### Texte fourni:
INÉGALITÉS • depuis 34ans, les différences salariales entre hommes et femmes n’ont pas été comblées. La tendance est même inverse, les écarts se creusant à nouveau. alors que faire ? « il faut créer une autorité tripartite pour contrôler les salaires », estiment les syndicalistes genevoises.

paru le 5 mars 2015 dans Gauchebdo, par Natacha de Santignac

L’homme et la femme ont droit à un salaire égal pour un travail de valeur égale. » C’est ce qui est clairement inscrit dans la Constitution depuis 1981. Pourtant, quinze ans plus tard, en 1996, il a encore fallu la loi fédé- rale sur l’égalité entre femmes et hommes. Sans résultats, hélas ! 1981, 1996, ne sommes-nous pas en 2015 ? Est-ce que cela veut dire que depuis plus de trente ans, malgré des textes et des volontés, il reste encore un long chemin à parcourir ? Force est de constater que oui. Aujourd’hui, les femmes sont en colère et la situation doit évoluer. Rappelons que, pour un travail de valeur égale, les femmes gagnent en moyenne 20% de moins que les
hommes.

### Données fournies:
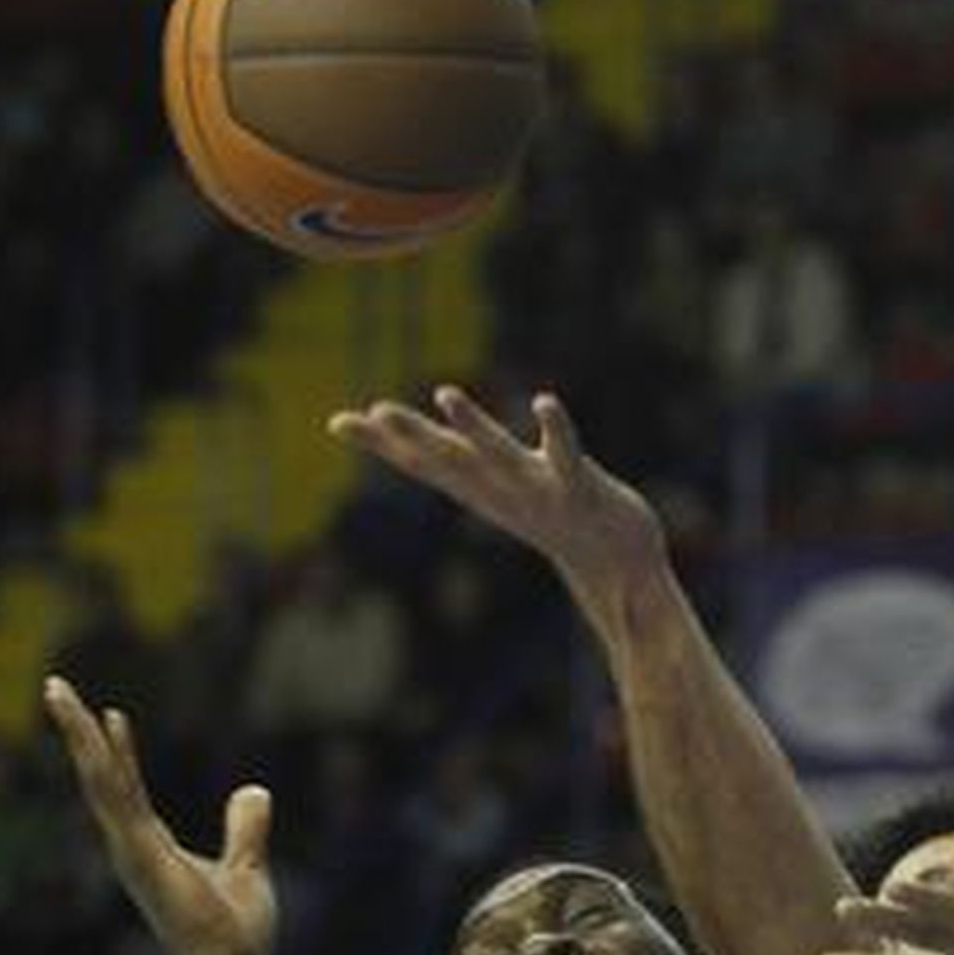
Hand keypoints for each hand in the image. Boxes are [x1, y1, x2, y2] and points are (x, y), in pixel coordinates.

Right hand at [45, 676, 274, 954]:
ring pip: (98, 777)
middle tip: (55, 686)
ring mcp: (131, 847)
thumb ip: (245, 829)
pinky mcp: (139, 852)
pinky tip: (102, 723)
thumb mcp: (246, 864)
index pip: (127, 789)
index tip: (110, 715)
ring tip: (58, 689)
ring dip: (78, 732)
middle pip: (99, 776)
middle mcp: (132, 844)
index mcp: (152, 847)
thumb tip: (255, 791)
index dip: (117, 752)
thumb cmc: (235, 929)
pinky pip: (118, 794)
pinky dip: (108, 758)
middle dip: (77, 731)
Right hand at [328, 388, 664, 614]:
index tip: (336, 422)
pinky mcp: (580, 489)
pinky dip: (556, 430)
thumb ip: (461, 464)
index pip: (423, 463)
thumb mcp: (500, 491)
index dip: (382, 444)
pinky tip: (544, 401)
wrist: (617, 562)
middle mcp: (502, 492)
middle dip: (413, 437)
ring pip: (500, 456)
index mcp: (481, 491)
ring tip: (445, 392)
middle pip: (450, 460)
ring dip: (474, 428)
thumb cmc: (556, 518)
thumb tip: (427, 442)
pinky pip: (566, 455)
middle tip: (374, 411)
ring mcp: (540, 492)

### Consignes de l'exercice:
- a) Résumez en deux phrases le texte sur l'égalité salariale entre femmes et hommes.
- b) Prolongez le texte sur l'égalité salariale entre femmes et hommes à partir de sa dernière phrase.

### Réponses dans l'ordre:
- a) Bien que la Constitution garantisse depuis 1981 un salaire égal pour un travail de valeur égale et qu'une loi fédérale sur l'égalité ait suivi en 1996, les écarts salariaux entre femmes et hommes n'ont pas été comblés et se creusent même à nouveau : les femmes gagnent en moyenne 20 % de moins que les hommes. Pour y remédier, les syndicalistes genevoises estiment qu'il faut créer une autorité tripartite chargée de contrôler les salaires.

- b)
Le projet Sommaruga est clairement minimaliste

Pour Valérie Buchs, du Syndicat interprofessionnel de travailleuses et travailleurs (SIT) de Genève, « seul un contrôle de l’Etat efficace peut inverser la tendance ». Selon elle, le projet de loi de la conseillère fédérale Simonetta Sommaruga prévoyant d’obliger les employeurs, qui occupent 55 personnes ou plus, à procéder à intervalles réguliers à une analyse des salaires est clairement minimaliste. « Dans le canton de Genève, seules 3,7% des entreprises seraient concernées par les contrôles proposés, ce qui est dérisoire », souligne la secrétaire syndicale. La proposition de publier les disparités dans le rapport annuel des entreprises sans en préciser les chiffres est également très nettement insuffisante ; d’une part les rapports annuels ne sont souvent pas lus par les employés, d’autre part ne pas mentionner l’ampleur des écarts est absurde.
L’ampleur, parlons-en : en 2010, le manque à gagner pour les femmes s’élevait à 7,7 milliards de francs, ramené à l’échelle mensuelle cela correspond à 677 francs par mois.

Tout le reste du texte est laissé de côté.